ASSIGNED TASK —
Please set down the records exactly, keeping every line.

[DATA SUPPLIED — start]

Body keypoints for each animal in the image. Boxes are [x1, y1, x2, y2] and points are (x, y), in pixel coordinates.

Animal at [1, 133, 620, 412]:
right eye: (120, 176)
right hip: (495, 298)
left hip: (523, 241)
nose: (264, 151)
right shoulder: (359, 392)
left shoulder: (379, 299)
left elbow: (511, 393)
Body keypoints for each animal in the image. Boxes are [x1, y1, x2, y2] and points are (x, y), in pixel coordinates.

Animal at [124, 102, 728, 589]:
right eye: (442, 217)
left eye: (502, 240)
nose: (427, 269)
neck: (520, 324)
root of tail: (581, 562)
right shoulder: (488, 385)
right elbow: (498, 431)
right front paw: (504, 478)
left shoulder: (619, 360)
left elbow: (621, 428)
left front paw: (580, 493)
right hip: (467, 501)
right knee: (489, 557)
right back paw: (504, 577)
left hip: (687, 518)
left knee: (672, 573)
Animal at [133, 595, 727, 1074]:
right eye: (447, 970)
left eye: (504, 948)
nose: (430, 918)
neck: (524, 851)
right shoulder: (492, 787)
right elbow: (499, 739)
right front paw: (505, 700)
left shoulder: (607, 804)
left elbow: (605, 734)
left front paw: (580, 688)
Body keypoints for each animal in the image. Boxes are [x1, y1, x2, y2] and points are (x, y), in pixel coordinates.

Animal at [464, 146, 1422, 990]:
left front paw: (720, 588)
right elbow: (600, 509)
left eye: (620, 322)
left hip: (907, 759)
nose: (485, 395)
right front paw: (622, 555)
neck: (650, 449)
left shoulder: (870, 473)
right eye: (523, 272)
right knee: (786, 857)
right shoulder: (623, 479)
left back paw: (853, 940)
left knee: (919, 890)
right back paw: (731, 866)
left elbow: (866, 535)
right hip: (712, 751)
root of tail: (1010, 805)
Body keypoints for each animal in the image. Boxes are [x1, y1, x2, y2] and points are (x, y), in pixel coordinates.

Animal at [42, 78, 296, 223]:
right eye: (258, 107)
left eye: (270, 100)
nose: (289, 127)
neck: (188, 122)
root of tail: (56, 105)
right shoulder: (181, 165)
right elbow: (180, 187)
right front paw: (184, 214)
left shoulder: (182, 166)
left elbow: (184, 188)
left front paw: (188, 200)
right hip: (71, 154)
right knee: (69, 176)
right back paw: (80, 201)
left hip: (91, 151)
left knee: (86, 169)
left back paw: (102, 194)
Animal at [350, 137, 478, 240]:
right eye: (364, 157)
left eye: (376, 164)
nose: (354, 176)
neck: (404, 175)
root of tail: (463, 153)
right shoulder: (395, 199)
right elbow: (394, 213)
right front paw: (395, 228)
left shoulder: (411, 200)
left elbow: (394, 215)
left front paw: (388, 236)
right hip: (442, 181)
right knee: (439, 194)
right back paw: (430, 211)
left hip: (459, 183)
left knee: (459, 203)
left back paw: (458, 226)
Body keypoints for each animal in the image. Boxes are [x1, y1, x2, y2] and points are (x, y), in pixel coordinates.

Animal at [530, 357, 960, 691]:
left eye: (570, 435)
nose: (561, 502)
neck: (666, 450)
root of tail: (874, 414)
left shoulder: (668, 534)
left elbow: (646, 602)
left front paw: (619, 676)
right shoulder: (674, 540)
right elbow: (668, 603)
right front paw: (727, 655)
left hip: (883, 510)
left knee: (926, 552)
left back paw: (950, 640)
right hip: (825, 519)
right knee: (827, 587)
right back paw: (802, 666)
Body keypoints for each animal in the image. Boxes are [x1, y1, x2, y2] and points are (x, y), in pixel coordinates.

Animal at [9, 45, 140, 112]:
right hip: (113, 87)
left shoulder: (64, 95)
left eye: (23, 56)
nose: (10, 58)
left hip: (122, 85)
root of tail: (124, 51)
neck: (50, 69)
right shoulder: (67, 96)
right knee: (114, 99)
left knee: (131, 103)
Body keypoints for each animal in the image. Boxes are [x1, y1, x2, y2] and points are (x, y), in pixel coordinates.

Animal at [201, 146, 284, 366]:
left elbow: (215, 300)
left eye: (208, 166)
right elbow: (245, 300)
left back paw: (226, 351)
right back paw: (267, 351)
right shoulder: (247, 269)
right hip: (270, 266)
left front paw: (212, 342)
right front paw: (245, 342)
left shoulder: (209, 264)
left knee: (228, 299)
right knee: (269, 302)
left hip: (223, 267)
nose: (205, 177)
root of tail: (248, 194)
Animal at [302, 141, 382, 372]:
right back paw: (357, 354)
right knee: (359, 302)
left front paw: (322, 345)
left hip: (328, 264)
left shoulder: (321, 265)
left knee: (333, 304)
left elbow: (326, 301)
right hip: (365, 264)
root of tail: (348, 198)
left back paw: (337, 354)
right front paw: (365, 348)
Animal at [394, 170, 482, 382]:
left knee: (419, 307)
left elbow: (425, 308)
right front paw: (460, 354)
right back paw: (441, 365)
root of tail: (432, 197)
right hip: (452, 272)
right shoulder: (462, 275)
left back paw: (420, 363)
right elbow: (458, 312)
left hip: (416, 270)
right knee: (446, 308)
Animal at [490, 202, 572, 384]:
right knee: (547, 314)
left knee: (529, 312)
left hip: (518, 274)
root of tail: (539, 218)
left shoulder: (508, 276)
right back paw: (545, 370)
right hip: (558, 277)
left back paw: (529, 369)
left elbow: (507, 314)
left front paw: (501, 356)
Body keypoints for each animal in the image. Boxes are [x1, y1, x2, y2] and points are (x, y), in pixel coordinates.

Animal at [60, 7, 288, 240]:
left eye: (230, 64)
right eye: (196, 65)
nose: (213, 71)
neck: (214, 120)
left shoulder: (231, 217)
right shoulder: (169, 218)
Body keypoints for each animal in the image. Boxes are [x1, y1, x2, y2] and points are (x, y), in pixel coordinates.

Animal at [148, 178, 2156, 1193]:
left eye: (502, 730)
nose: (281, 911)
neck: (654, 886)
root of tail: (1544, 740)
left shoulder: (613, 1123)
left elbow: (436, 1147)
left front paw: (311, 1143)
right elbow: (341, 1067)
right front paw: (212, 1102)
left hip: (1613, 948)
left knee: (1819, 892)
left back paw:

[DATA SUPPLIED — finish]

ANSWER TO THIS TASK —
Body keypoints for each animal in the image. Boxes are [x1, y1, x2, y2] and points are (x, y), in pixel coordinates.

Animal at [1, 133, 620, 412]:
right eye: (120, 176)
right hip: (495, 298)
left hip: (523, 241)
nose: (264, 151)
right shoulder: (359, 392)
left shoulder: (379, 299)
left elbow: (511, 393)
Body keypoints for each animal in the image. Boxes are [x1, y1, x2, y2] and points are (x, y), in pixel coordinates.

Animal at [124, 102, 728, 589]:
right eye: (442, 217)
left eye: (502, 240)
nose: (427, 269)
neck: (520, 324)
root of tail: (581, 562)
right shoulder: (488, 385)
right elbow: (498, 431)
right front paw: (504, 478)
left shoulder: (619, 360)
left elbow: (621, 428)
left front paw: (580, 493)
right hip: (467, 501)
right knee: (489, 557)
right back paw: (504, 577)
left hip: (687, 518)
left knee: (672, 573)
Animal at [133, 595, 727, 1074]:
right eye: (447, 970)
left eye: (504, 948)
nose: (430, 918)
neck: (524, 851)
right shoulder: (492, 787)
right elbow: (499, 739)
right front paw: (505, 700)
left shoulder: (607, 804)
left elbow: (605, 734)
left front paw: (580, 688)
Body keypoints for each animal in the image. Boxes are [x1, y1, x2, y2] and points are (x, y), in pixel coordinates.

Animal at [464, 146, 1422, 990]:
left front paw: (720, 588)
right elbow: (600, 509)
left eye: (620, 322)
left hip: (907, 759)
nose: (485, 395)
right front paw: (622, 555)
neck: (650, 449)
left shoulder: (870, 473)
right eye: (523, 272)
right knee: (786, 857)
right shoulder: (623, 479)
left back paw: (853, 940)
left knee: (919, 890)
right back paw: (731, 866)
left elbow: (866, 535)
right hip: (712, 751)
root of tail: (1010, 805)
Body keypoints for each animal in the image. Boxes are [x1, y1, x2, y2] and points are (x, y), in pixel coordinates.

Animal at [42, 78, 296, 223]:
right eye: (258, 107)
left eye: (270, 100)
nose: (289, 127)
neck: (188, 122)
root of tail: (56, 105)
right shoulder: (181, 165)
right elbow: (180, 187)
right front paw: (184, 214)
left shoulder: (182, 166)
left elbow: (184, 188)
left front paw: (188, 200)
right hip: (71, 154)
right knee: (69, 176)
right back paw: (80, 201)
left hip: (91, 151)
left knee: (86, 169)
left back paw: (102, 194)
Animal at [350, 137, 478, 240]:
right eye: (364, 157)
left eye: (376, 164)
nose: (354, 176)
neck: (404, 175)
root of tail: (463, 153)
right shoulder: (395, 199)
right elbow: (394, 213)
right front paw: (395, 228)
left shoulder: (411, 200)
left elbow: (394, 215)
left front paw: (388, 236)
right hip: (442, 181)
right knee: (439, 194)
right back paw: (430, 211)
left hip: (459, 183)
left knee: (459, 203)
left back paw: (458, 226)
Body keypoints for each animal in the image. Boxes are [x1, y1, x2, y2] and points are (x, y), in pixel coordinates.

Animal at [530, 357, 960, 691]:
left eye: (570, 435)
nose: (561, 502)
neck: (666, 450)
root of tail: (874, 414)
left shoulder: (668, 534)
left elbow: (646, 602)
left front paw: (619, 676)
right shoulder: (674, 540)
right elbow: (668, 603)
right front paw: (727, 655)
left hip: (883, 510)
left knee: (926, 552)
left back paw: (950, 640)
right hip: (825, 519)
right knee: (827, 587)
right back paw: (802, 666)
Body keypoints for each animal in the image. Boxes are [x1, y1, x2, y2] and points are (x, y), in pixel coordinates.

Animal at [9, 45, 140, 112]:
right hip: (113, 87)
left shoulder: (64, 95)
left eye: (23, 56)
nose: (10, 58)
left hip: (122, 85)
root of tail: (124, 51)
neck: (50, 69)
right shoulder: (67, 96)
right knee: (114, 99)
left knee: (131, 103)
Body keypoints for each animal in the image. Boxes are [x1, y1, x2, y2] and points are (x, y), in pixel coordinates.

Animal at [201, 146, 284, 366]:
left elbow: (215, 300)
left eye: (208, 166)
right elbow: (245, 300)
left back paw: (226, 351)
right back paw: (267, 351)
right shoulder: (247, 269)
right hip: (270, 266)
left front paw: (212, 342)
right front paw: (245, 342)
left shoulder: (209, 264)
left knee: (228, 299)
right knee: (269, 302)
left hip: (223, 267)
nose: (205, 177)
root of tail: (248, 194)
Animal at [302, 141, 382, 372]:
right back paw: (357, 354)
right knee: (359, 302)
left front paw: (322, 345)
left hip: (328, 264)
left shoulder: (321, 265)
left knee: (333, 304)
left elbow: (326, 301)
right hip: (365, 264)
root of tail: (348, 198)
left back paw: (337, 354)
right front paw: (365, 348)
Animal at [394, 170, 482, 382]:
left knee: (419, 307)
left elbow: (425, 308)
right front paw: (460, 354)
right back paw: (441, 365)
root of tail: (432, 197)
right hip: (452, 272)
right shoulder: (462, 275)
left back paw: (420, 363)
right elbow: (458, 312)
left hip: (416, 270)
right knee: (446, 308)
Animal at [490, 202, 572, 384]:
right knee: (547, 314)
left knee: (529, 312)
left hip: (518, 274)
root of tail: (539, 218)
left shoulder: (508, 276)
right back paw: (545, 370)
right hip: (558, 277)
left back paw: (529, 369)
left elbow: (507, 314)
left front paw: (501, 356)
Body keypoints for each animal in the image. Boxes are [x1, y1, x2, y2] and points are (x, y), in pixel coordinates.

Animal at [60, 7, 288, 240]:
left eye: (230, 64)
right eye: (196, 65)
nose: (213, 71)
neck: (214, 120)
left shoulder: (231, 217)
right shoulder: (169, 218)
Body keypoints for each animal in the image. Boxes are [x1, y1, x2, y2] and points are (x, y), in pixel coordinates.

Animal at [148, 178, 2156, 1193]:
left eye: (502, 730)
nose: (281, 911)
neck: (654, 886)
root of tail: (1544, 740)
left shoulder: (613, 1123)
left elbow: (436, 1147)
left front paw: (311, 1143)
right elbow: (341, 1067)
right front paw: (212, 1102)
left hip: (1613, 948)
left knee: (1819, 892)
left back paw:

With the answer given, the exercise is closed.